I had a bet for $3000 to run about a mile through the streets of Philly, from point A to point B in like 5 or 6 minutes – and I had to run with just panties and a bra. If I got stopped by the cops and didn’t finish I lost $3000, so I practiced all week, working out the route. And, in case cops stopped me, I paid some girls to let me go out the back of a shop where I had a car waiting with some clothes and quick escape if needed. The cops didn’t bother me though. I won the bet.

A marathon in 26 days

I bet Gus Hanson, the poker champion, $10,000 he couldn’t run a marathon in 26 days. He had to run 16 one hundred meter dashes a day, at 15 or 16 seconds a run, for something like 26 days. It sound easy, and Gus is an athlete. But after the first day, he decided it was too hard and he paid me off.

The Frisbee full of beer

This is always good for a few thousand a year. How long do you think it’ll take to drink a professional Frisbee full of beer? Most people say like a minute, two minutes. So I bet them $2000 they can’t do it in 15 minutes. Try it. You can’t do it. You can fit about 5 cans of beer in there. And if they’re all gung ho, saying “I’m going to rob you”, I tell ‘em, ‘OK, for another couple of grand, drink it through a straw’.

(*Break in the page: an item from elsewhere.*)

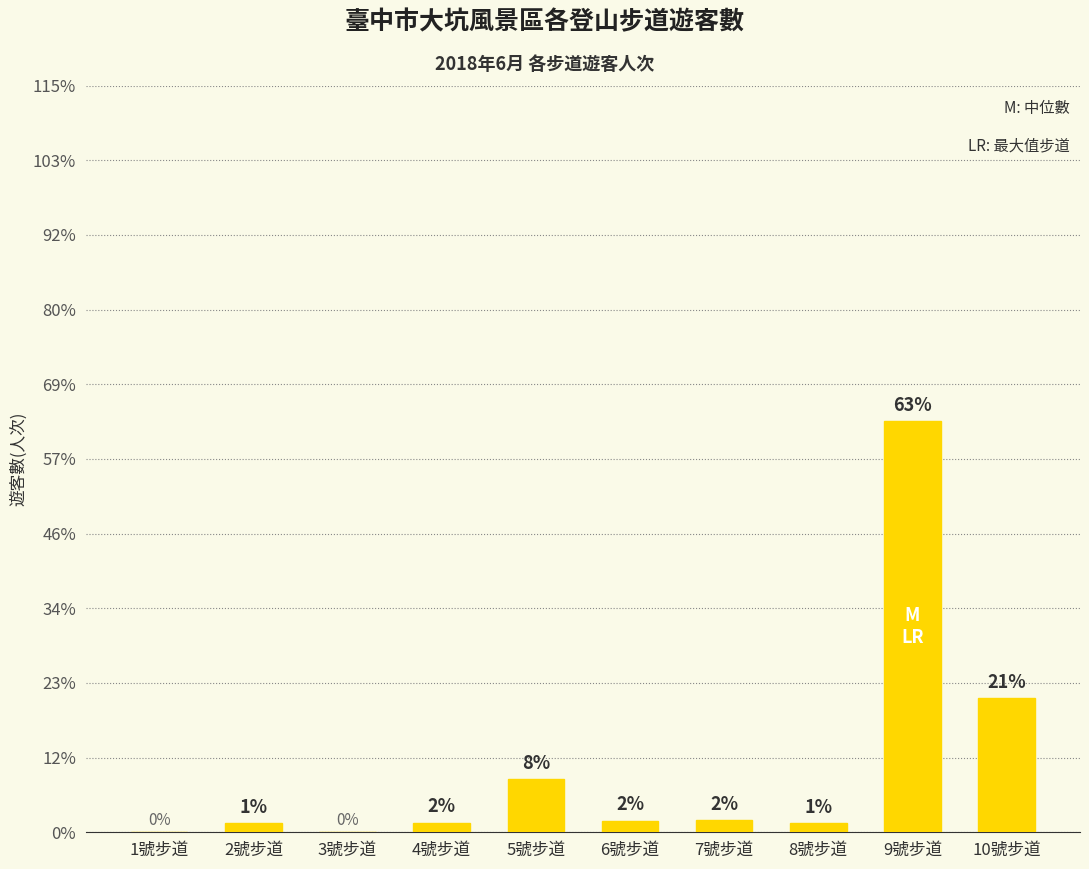

How many bars are there in total?

10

Staying in a bathroom for month

Before I got the tits, someone bet me $14,000 that I couldn’t live in a bathroom for a month. People brought me sandwiches to the door. I’m not kidding. And if that’s not bad enough, the guy who did the bet with me would have his friends come over and take dumps in the place. After six days they gave me $7000 to drop the bet. They couldn’t believe I lasted that long.